# Exercise objective
Please return every line of the material below unchanged and in its original order.

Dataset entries
** begin **

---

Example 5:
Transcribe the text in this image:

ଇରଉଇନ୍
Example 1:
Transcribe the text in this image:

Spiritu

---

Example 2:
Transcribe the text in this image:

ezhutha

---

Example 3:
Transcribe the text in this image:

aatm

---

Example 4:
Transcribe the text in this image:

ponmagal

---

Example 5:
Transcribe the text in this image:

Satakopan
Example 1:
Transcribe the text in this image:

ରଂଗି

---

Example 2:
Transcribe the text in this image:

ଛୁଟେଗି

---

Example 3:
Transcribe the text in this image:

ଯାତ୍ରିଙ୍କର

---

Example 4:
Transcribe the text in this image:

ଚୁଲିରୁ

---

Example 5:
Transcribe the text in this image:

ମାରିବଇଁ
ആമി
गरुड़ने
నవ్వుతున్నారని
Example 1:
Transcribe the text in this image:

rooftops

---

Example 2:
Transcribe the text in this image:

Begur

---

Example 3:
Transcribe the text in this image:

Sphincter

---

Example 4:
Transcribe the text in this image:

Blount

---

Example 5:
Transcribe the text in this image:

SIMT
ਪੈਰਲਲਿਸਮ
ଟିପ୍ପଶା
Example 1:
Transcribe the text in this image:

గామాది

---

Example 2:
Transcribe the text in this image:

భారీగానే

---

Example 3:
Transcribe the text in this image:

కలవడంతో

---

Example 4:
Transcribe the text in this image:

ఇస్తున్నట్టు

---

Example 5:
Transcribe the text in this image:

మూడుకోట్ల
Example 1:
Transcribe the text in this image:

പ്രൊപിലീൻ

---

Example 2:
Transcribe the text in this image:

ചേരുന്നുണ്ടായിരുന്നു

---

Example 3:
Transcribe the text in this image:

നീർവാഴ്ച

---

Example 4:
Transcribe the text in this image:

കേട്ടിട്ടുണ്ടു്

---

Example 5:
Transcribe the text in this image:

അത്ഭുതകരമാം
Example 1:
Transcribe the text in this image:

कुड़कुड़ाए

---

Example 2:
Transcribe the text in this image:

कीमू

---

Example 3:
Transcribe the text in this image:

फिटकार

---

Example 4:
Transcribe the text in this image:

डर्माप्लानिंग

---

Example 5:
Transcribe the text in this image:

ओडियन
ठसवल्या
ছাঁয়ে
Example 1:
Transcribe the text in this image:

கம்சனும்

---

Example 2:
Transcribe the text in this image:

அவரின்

** end **

# Full solution
---

Example 5:
Transcribe the text in this image:

ଇରଉଇନ୍
Example 1:
Transcribe the text in this image:

Spiritu

---

Example 2:
Transcribe the text in this image:

ezhutha

---

Example 3:
Transcribe the text in this image:

aatm

---

Example 4:
Transcribe the text in this image:

ponmagal

---

Example 5:
Transcribe the text in this image:

Satakopan
Example 1:
Transcribe the text in this image:

ରଂଗି

---

Example 2:
Transcribe the text in this image:

ଛୁଟେଗି

---

Example 3:
Transcribe the text in this image:

ଯାତ୍ରିଙ୍କର

---

Example 4:
Transcribe the text in this image:

ଚୁଲିରୁ

---

Example 5:
Transcribe the text in this image:

ମାରିବଇଁ
ആമി
गरुड़ने
నవ్వుతున్నారని
Example 1:
Transcribe the text in this image:

rooftops

---

Example 2:
Transcribe the text in this image:

Begur

---

Example 3:
Transcribe the text in this image:

Sphincter

---

Example 4:
Transcribe the text in this image:

Blount

---

Example 5:
Transcribe the text in this image:

SIMT
ਪੈਰਲਲਿਸਮ
ଟିପ୍ପଶା
Example 1:
Transcribe the text in this image:

గామాది

---

Example 2:
Transcribe the text in this image:

భారీగానే

---

Example 3:
Transcribe the text in this image:

కలవడంతో

---

Example 4:
Transcribe the text in this image:

ఇస్తున్నట్టు

---

Example 5:
Transcribe the text in this image:

మూడుకోట్ల
Example 1:
Transcribe the text in this image:

പ്രൊപിലീൻ

---

Example 2:
Transcribe the text in this image:

ചേരുന്നുണ്ടായിരുന്നു

---

Example 3:
Transcribe the text in this image:

നീർവാഴ്ച

---

Example 4:
Transcribe the text in this image:

കേട്ടിട്ടുണ്ടു്

---

Example 5:
Transcribe the text in this image:

അത്ഭുതകരമാം
Example 1:
Transcribe the text in this image:

कुड़कुड़ाए

---

Example 2:
Transcribe the text in this image:

कीमू

---

Example 3:
Transcribe the text in this image:

फिटकार

---

Example 4:
Transcribe the text in this image:

डर्माप्लानिंग

---

Example 5:
Transcribe the text in this image:

ओडियन
ठसवल्या
ছাঁয়ে
Example 1:
Transcribe the text in this image:

கம்சனும்

---

Example 2:
Transcribe the text in this image:

அவரின்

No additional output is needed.